What is needed:
Copy, in full, each line of the material that holds the word "platforms".

Data in this exercise:

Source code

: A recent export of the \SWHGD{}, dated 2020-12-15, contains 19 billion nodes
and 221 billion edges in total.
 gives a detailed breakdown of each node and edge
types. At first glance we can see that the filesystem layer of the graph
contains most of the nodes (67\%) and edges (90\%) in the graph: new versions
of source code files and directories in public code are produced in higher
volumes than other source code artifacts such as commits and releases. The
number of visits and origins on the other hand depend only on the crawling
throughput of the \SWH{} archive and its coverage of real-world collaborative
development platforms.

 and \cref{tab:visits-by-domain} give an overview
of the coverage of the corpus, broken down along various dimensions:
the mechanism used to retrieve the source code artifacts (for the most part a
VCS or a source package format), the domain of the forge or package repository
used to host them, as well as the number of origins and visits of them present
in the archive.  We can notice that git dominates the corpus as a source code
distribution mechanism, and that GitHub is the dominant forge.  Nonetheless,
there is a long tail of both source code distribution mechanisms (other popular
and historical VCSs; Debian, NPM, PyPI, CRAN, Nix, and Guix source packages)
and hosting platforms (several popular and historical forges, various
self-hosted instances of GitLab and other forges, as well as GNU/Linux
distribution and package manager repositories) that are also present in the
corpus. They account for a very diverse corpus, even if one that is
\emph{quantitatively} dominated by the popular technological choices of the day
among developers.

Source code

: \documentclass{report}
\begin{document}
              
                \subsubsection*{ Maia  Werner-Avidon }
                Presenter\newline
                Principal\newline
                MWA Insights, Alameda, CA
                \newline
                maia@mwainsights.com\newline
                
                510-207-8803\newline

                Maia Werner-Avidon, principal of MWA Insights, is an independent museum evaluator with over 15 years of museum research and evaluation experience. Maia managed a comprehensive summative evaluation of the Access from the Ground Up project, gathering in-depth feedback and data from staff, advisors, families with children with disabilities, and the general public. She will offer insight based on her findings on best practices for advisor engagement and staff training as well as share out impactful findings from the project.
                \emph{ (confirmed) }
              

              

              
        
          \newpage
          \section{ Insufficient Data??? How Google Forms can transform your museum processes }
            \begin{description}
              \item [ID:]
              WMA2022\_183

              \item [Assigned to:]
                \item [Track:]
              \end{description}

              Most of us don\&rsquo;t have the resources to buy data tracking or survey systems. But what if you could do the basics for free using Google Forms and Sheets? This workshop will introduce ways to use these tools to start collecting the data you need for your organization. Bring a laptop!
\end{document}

Exercise solution:
development platforms.
and hosting platforms (several popular and historical forges, various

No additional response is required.